[Hardware project source files]
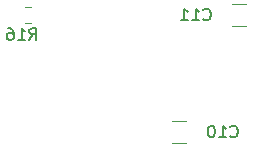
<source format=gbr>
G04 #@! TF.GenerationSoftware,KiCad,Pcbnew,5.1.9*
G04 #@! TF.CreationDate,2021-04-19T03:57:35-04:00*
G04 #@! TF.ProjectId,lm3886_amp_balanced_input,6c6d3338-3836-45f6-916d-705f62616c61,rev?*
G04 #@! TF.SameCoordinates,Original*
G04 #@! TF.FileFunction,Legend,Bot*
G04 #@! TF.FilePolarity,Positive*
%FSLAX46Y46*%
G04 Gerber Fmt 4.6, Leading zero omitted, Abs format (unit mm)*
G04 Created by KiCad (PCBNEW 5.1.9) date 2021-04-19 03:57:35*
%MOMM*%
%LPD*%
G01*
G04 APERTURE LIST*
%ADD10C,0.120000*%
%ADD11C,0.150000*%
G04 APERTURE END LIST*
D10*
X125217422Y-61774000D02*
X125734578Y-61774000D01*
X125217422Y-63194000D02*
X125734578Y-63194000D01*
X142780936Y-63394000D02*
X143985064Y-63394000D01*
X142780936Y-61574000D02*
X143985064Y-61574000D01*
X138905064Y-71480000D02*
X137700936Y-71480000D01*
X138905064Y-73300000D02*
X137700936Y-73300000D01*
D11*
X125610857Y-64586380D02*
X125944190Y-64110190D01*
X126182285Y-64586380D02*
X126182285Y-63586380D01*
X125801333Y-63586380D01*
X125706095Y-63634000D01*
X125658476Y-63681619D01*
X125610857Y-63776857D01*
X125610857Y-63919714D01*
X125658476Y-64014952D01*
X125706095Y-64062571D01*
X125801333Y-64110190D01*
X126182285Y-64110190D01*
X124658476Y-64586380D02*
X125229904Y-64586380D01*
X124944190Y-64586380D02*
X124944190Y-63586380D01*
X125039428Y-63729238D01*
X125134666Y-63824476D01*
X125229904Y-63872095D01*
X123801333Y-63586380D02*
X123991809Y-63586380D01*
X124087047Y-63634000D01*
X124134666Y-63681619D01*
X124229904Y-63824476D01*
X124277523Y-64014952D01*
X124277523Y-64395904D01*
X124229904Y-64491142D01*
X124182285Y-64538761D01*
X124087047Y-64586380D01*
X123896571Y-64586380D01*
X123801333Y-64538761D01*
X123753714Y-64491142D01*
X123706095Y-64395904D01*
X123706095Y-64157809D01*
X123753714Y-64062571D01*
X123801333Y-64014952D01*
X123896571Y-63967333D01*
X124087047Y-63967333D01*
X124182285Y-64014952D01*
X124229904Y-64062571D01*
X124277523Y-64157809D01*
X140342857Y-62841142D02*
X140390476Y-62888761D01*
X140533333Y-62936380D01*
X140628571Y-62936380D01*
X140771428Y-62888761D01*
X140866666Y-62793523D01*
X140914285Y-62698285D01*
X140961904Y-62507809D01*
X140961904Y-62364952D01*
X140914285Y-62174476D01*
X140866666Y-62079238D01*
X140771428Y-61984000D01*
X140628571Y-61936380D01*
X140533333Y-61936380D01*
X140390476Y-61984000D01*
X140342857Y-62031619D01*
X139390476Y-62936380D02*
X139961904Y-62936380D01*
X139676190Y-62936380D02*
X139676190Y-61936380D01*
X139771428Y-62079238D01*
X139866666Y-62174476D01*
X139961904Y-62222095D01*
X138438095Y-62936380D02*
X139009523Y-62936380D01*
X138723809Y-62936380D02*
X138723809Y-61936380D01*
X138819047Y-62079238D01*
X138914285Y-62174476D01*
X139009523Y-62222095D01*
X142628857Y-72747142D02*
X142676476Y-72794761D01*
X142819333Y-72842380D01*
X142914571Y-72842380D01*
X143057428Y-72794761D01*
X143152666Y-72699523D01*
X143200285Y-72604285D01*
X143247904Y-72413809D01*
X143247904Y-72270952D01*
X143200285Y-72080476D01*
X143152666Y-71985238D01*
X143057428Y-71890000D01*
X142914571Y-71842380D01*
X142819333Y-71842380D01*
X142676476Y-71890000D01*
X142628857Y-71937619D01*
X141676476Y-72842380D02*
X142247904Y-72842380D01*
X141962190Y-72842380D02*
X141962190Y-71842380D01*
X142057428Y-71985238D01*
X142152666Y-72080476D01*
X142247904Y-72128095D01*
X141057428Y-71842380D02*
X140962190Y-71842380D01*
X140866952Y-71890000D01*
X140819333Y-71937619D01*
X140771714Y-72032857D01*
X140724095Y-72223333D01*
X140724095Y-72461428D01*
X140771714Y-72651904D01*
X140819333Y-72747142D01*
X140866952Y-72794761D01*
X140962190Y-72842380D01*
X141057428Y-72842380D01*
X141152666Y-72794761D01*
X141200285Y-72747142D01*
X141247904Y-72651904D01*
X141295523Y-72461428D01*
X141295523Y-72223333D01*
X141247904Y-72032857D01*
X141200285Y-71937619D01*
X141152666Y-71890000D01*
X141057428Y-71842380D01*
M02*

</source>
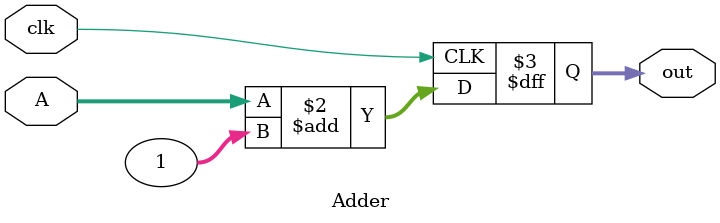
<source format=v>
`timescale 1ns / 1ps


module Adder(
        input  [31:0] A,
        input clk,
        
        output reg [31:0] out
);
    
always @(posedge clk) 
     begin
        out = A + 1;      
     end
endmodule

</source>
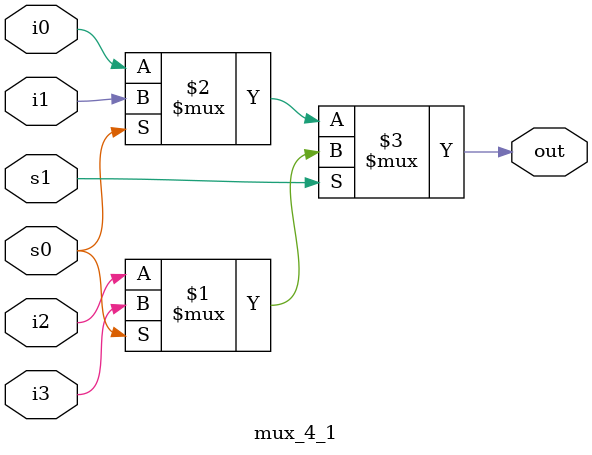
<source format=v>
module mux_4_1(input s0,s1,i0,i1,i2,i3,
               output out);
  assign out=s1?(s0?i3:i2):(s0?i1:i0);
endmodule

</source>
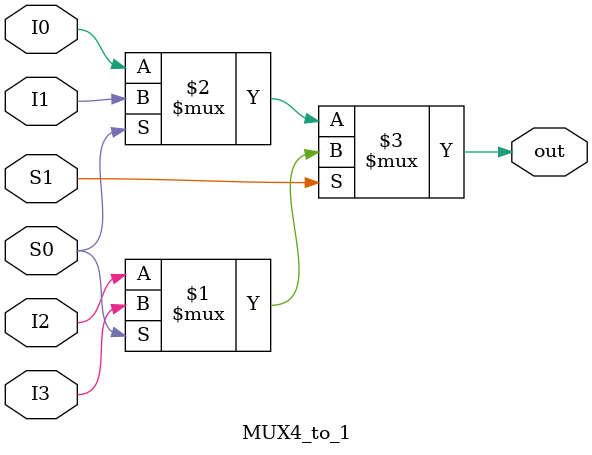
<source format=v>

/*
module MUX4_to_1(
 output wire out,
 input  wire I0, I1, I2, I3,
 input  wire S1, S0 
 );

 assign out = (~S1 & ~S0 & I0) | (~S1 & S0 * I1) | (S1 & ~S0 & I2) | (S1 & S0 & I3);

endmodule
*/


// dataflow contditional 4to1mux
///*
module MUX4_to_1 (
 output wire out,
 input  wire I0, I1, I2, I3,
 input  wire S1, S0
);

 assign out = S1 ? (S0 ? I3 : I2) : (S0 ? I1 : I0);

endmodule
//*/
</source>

PROBLEM STATEMENT:
All of the records need to be reproduced exactly, with each picture omitted.

RESPONSE TO THE EXERCISE:
<source format=gbr>
G04 #@! TF.GenerationSoftware,KiCad,Pcbnew,5.1.9*
G04 #@! TF.CreationDate,2021-04-19T03:57:35-04:00*
G04 #@! TF.ProjectId,lm3886_amp_balanced_input,6c6d3338-3836-45f6-916d-705f62616c61,rev?*
G04 #@! TF.SameCoordinates,Original*
G04 #@! TF.FileFunction,Legend,Bot*
G04 #@! TF.FilePolarity,Positive*
%FSLAX46Y46*%
G04 Gerber Fmt 4.6, Leading zero omitted, Abs format (unit mm)*
G04 Created by KiCad (PCBNEW 5.1.9) date 2021-04-19 03:57:35*
%MOMM*%
%LPD*%
G01*
G04 APERTURE LIST*
%ADD10C,0.120000*%
%ADD11C,0.150000*%
G04 APERTURE END LIST*
D10*
X125217422Y-61774000D02*
X125734578Y-61774000D01*
X125217422Y-63194000D02*
X125734578Y-63194000D01*
X142780936Y-63394000D02*
X143985064Y-63394000D01*
X142780936Y-61574000D02*
X143985064Y-61574000D01*
X138905064Y-71480000D02*
X137700936Y-71480000D01*
X138905064Y-73300000D02*
X137700936Y-73300000D01*
D11*
X125610857Y-64586380D02*
X125944190Y-64110190D01*
X126182285Y-64586380D02*
X126182285Y-63586380D01*
X125801333Y-63586380D01*
X125706095Y-63634000D01*
X125658476Y-63681619D01*
X125610857Y-63776857D01*
X125610857Y-63919714D01*
X125658476Y-64014952D01*
X125706095Y-64062571D01*
X125801333Y-64110190D01*
X126182285Y-64110190D01*
X124658476Y-64586380D02*
X125229904Y-64586380D01*
X124944190Y-64586380D02*
X124944190Y-63586380D01*
X125039428Y-63729238D01*
X125134666Y-63824476D01*
X125229904Y-63872095D01*
X123801333Y-63586380D02*
X123991809Y-63586380D01*
X124087047Y-63634000D01*
X124134666Y-63681619D01*
X124229904Y-63824476D01*
X124277523Y-64014952D01*
X124277523Y-64395904D01*
X124229904Y-64491142D01*
X124182285Y-64538761D01*
X124087047Y-64586380D01*
X123896571Y-64586380D01*
X123801333Y-64538761D01*
X123753714Y-64491142D01*
X123706095Y-64395904D01*
X123706095Y-64157809D01*
X123753714Y-64062571D01*
X123801333Y-64014952D01*
X123896571Y-63967333D01*
X124087047Y-63967333D01*
X124182285Y-64014952D01*
X124229904Y-64062571D01*
X124277523Y-64157809D01*
X140342857Y-62841142D02*
X140390476Y-62888761D01*
X140533333Y-62936380D01*
X140628571Y-62936380D01*
X140771428Y-62888761D01*
X140866666Y-62793523D01*
X140914285Y-62698285D01*
X140961904Y-62507809D01*
X140961904Y-62364952D01*
X140914285Y-62174476D01*
X140866666Y-62079238D01*
X140771428Y-61984000D01*
X140628571Y-61936380D01*
X140533333Y-61936380D01*
X140390476Y-61984000D01*
X140342857Y-62031619D01*
X139390476Y-62936380D02*
X139961904Y-62936380D01*
X139676190Y-62936380D02*
X139676190Y-61936380D01*
X139771428Y-62079238D01*
X139866666Y-62174476D01*
X139961904Y-62222095D01*
X138438095Y-62936380D02*
X139009523Y-62936380D01*
X138723809Y-62936380D02*
X138723809Y-61936380D01*
X138819047Y-62079238D01*
X138914285Y-62174476D01*
X139009523Y-62222095D01*
X142628857Y-72747142D02*
X142676476Y-72794761D01*
X142819333Y-72842380D01*
X142914571Y-72842380D01*
X143057428Y-72794761D01*
X143152666Y-72699523D01*
X143200285Y-72604285D01*
X143247904Y-72413809D01*
X143247904Y-72270952D01*
X143200285Y-72080476D01*
X143152666Y-71985238D01*
X143057428Y-71890000D01*
X142914571Y-71842380D01*
X142819333Y-71842380D01*
X142676476Y-71890000D01*
X142628857Y-71937619D01*
X141676476Y-72842380D02*
X142247904Y-72842380D01*
X141962190Y-72842380D02*
X141962190Y-71842380D01*
X142057428Y-71985238D01*
X142152666Y-72080476D01*
X142247904Y-72128095D01*
X141057428Y-71842380D02*
X140962190Y-71842380D01*
X140866952Y-71890000D01*
X140819333Y-71937619D01*
X140771714Y-72032857D01*
X140724095Y-72223333D01*
X140724095Y-72461428D01*
X140771714Y-72651904D01*
X140819333Y-72747142D01*
X140866952Y-72794761D01*
X140962190Y-72842380D01*
X141057428Y-72842380D01*
X141152666Y-72794761D01*
X141200285Y-72747142D01*
X141247904Y-72651904D01*
X141295523Y-72461428D01*
X141295523Y-72223333D01*
X141247904Y-72032857D01*
X141200285Y-71937619D01*
X141152666Y-71890000D01*
X141057428Y-71842380D01*
M02*

</source>
<source format=v>
`timescale 1ns / 1ps


module Adder(
        input  [31:0] A,
        input clk,
        
        output reg [31:0] out
);
    
always @(posedge clk) 
     begin
        out = A + 1;      
     end
endmodule

</source>
<source format=v>
module mux_4_1(input s0,s1,i0,i1,i2,i3,
               output out);
  assign out=s1?(s0?i3:i2):(s0?i1:i0);
endmodule

</source>
<source format=v>

/*
module MUX4_to_1(
 output wire out,
 input  wire I0, I1, I2, I3,
 input  wire S1, S0 
 );

 assign out = (~S1 & ~S0 & I0) | (~S1 & S0 * I1) | (S1 & ~S0 & I2) | (S1 & S0 & I3);

endmodule
*/


// dataflow contditional 4to1mux
///*
module MUX4_to_1 (
 output wire out,
 input  wire I0, I1, I2, I3,
 input  wire S1, S0
);

 assign out = S1 ? (S0 ? I3 : I2) : (S0 ? I1 : I0);

endmodule
//*/
</source>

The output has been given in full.